── INPUT FOR THIS TASK
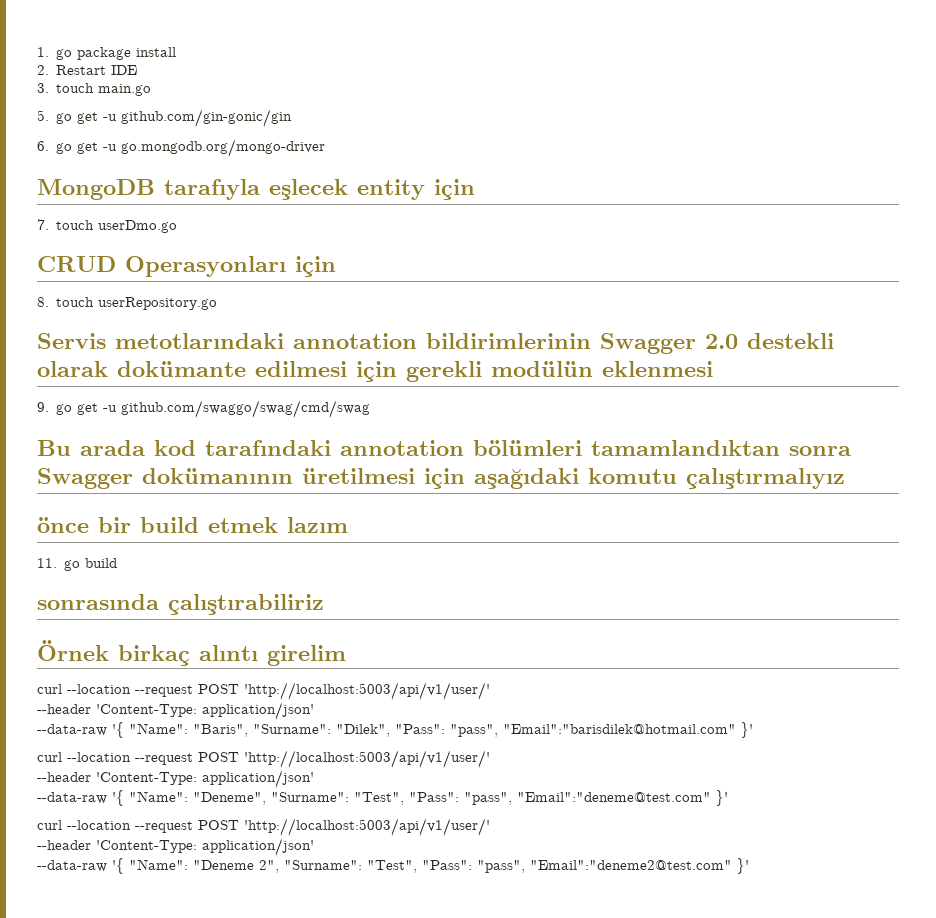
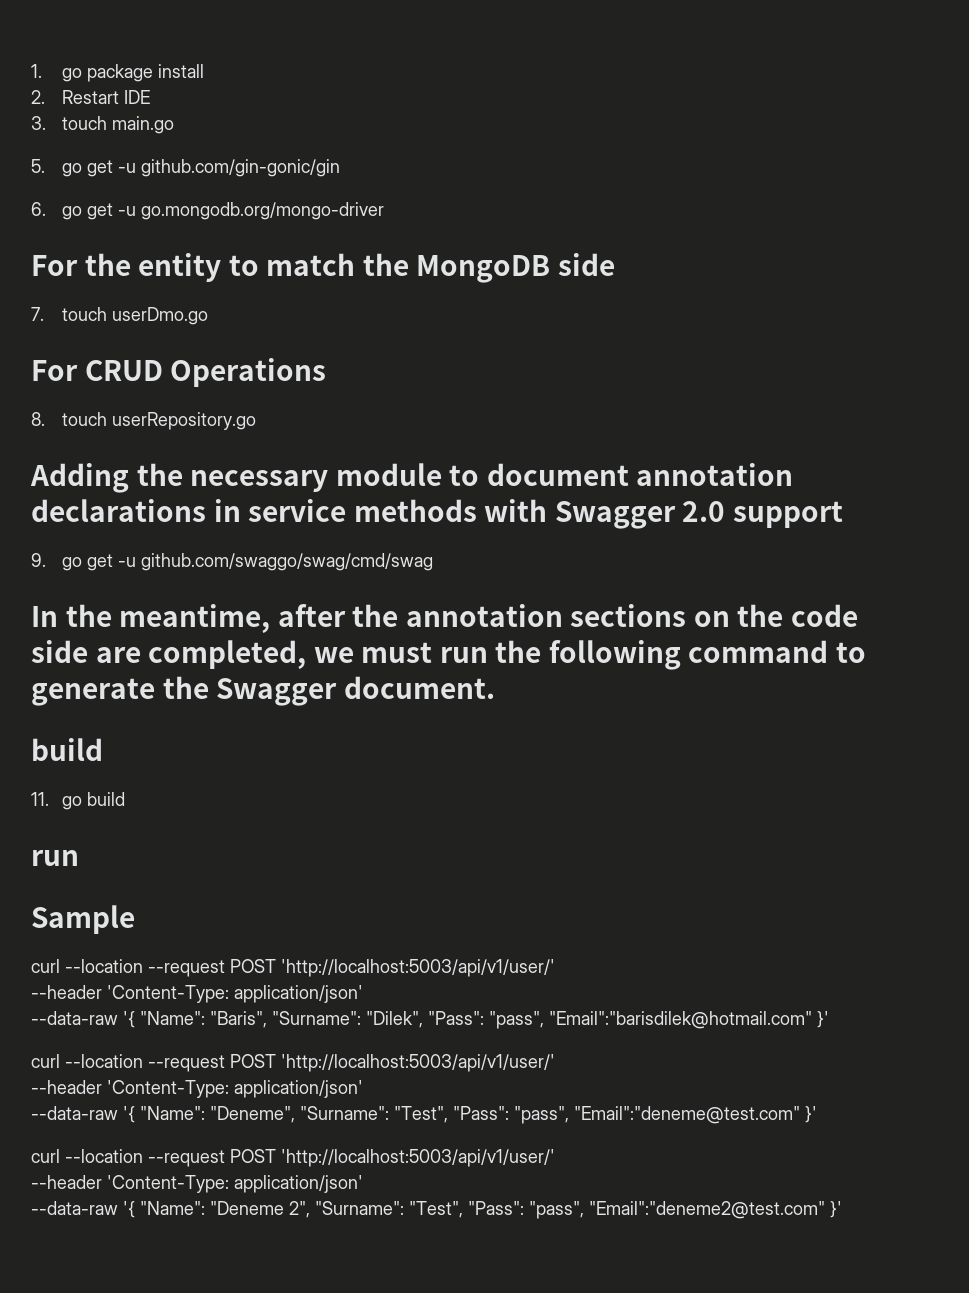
[37,179,475,200] MongoDB tarafıyla eşlecek entity için -> [31,253,615,283] For the entity to match the MongoDB side
[37,256,336,277] CRUD Operasyonları için -> [31,358,327,387] For CRUD Operations
[37,333,834,354] [37,361,713,382] Servis metotlarındaki annotation bildirimlerinin Swagger 2.0 destekli olarak dokümante edilmesi için gerekli modülün eklenmesi -> [30,463,794,493] [31,499,843,529] Adding the necessary module to document annotation declarations in service methods with Swagger 2.0 support
[37,440,851,456] [37,468,845,489] [37,517,348,533] Bu arada kod tarafındaki annotation bölümleri tamamlandıktan sonra Swagger dokümanının üretilmesi için aşağıdaki komutu çalıştırmalıyız // önce bir build etmek lazım -> [31,604,859,633] [31,640,867,670] [31,676,495,706] [31,738,103,761] In the meantime, after the annotation sections on the code side are completed, we must run the following command to generate the Swagger document. // build
[37,594,324,615] [37,640,346,666] sonrasında çalıştırabiliriz // Örnek birkaç alıntı girelim -> [31,850,79,866] [31,905,135,934] run // Sample

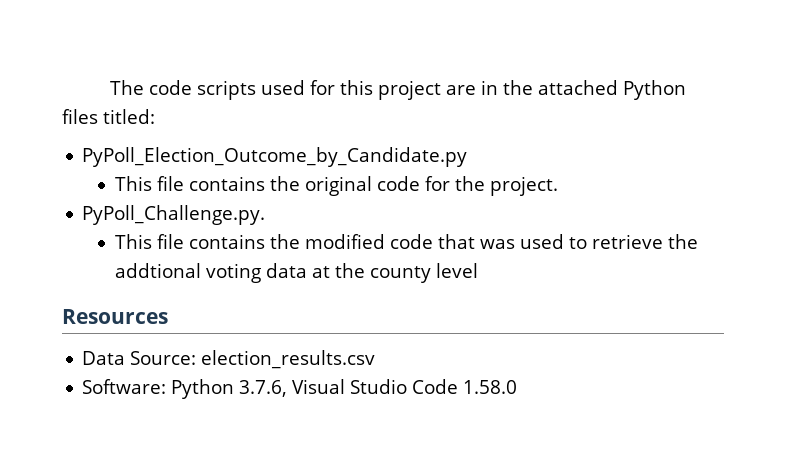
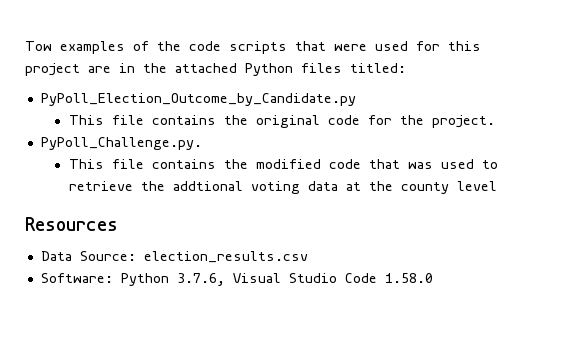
[109,80,256,100] The code scripts -> [25,41,367,54] Tow examples of the code scripts that were

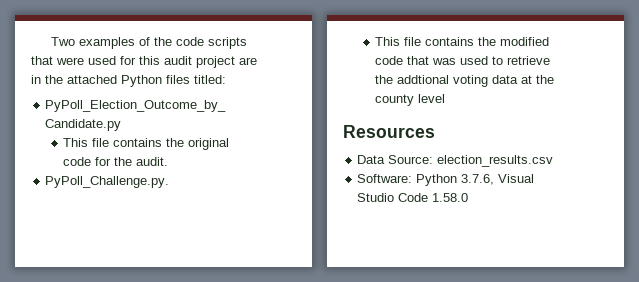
[25,41,52,51] Tow -> [51,37,76,46] Two
(481, 46) none -> [164,56,192,65] audit
[431,115,495,128] project. -> [136,157,169,166] audit.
────
__JOB ITEM__:
With the line that contains "(481, 46) none -> [164,56,192,65] audit" as the start, output every line through the end of the entries exactly. Add no other lines.

__FINISHED TASK__:
(481, 46) none -> [164,56,192,65] audit
[431,115,495,128] project. -> [136,157,169,166] audit.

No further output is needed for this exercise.